Le 25 novembre 1784, une dispute éclate dans le village de Beugny, près de Bapaume, probablement à cause d'une méprise. L'un des protagonistes, Jean-Baptiste Decomble, décède sous les coups de son agresseur, Jean-Pierre Véret, qui prend la fuite. Le lieutenant général civil et criminel du bailliage de Bapaume, Ignace Joseph Delphin Haudouart (1753-1813), instruit alors cette affaire.
Une rencontre funeste
En ce soir d'automne 1784, le jour de la Sainte Catherine, tout paraît calme dans le village de Beugny, qui compte alors un peu plus de 700 âmes. Mais, tapi dans l'obscurité, à proximité des fenêtres d'une maison, un homme épie la veillée qui s’y tient. Entre 10 et 11 h, l'ambiance est bonne chez Stanislas Coutant, un fermier aisé du village, on y joue aux cartes entre amis. Soudain, l'un des convives, Jean-Baptiste Decomble, surnommé Raison, se lève et sort pour satisfaire un besoin naturel ; pour lâcher de l'eau
, comme le dit l'un des commensaux.
Dehors, dans le pré qui jouxte le corps de ferme, il rencontre un individu qui tente de se cacher derrière un prunier. Persuadé d'avoir été identifié, le dénommé Jean-Pierre Véret l'interpelle pour lui demander s’il venait pour le reconnaître. À quoi Jean-Baptiste Decomble lui répond : Qu’est-ce que cela te fait ?

§ Données enregistrées
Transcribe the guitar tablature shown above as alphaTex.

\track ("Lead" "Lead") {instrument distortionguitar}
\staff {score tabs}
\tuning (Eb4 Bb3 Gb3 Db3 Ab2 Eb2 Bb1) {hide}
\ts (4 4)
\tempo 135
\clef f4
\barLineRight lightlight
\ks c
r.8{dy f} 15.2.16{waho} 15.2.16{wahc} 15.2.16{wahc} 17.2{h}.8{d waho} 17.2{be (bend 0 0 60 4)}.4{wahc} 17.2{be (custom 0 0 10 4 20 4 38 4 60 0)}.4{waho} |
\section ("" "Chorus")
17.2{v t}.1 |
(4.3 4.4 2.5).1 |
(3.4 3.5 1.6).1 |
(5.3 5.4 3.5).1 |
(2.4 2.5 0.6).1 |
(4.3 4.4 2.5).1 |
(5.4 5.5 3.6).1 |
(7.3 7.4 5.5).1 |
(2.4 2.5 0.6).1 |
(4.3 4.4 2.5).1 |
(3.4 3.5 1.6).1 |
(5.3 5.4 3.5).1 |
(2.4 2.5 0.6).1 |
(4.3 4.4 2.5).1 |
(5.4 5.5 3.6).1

§ Travail à faire
Écrivez la suite du récit sur la querelle mortelle de Beugny en 1784, en reprenant après la dernière phrase.

§ Résultat de l'exercice
. Véret l'invective alors de viédasse (c'est-à-dire, d'imbécile) et de cochon ! Puis, armé d'un bâton, il le frappe sur la tête, ce qui le fait immédiatement tomber.
Alerté par le vacarme, tout le voisinage sort pour observer l'altercation. Sa sœur, Pélagie Decomble, court aussitôt à sa rescousse, en criant Hé bien malheureux ! Lui as-tu donné le coup de la mort ?
et Tu veux donc le tuer, putain ?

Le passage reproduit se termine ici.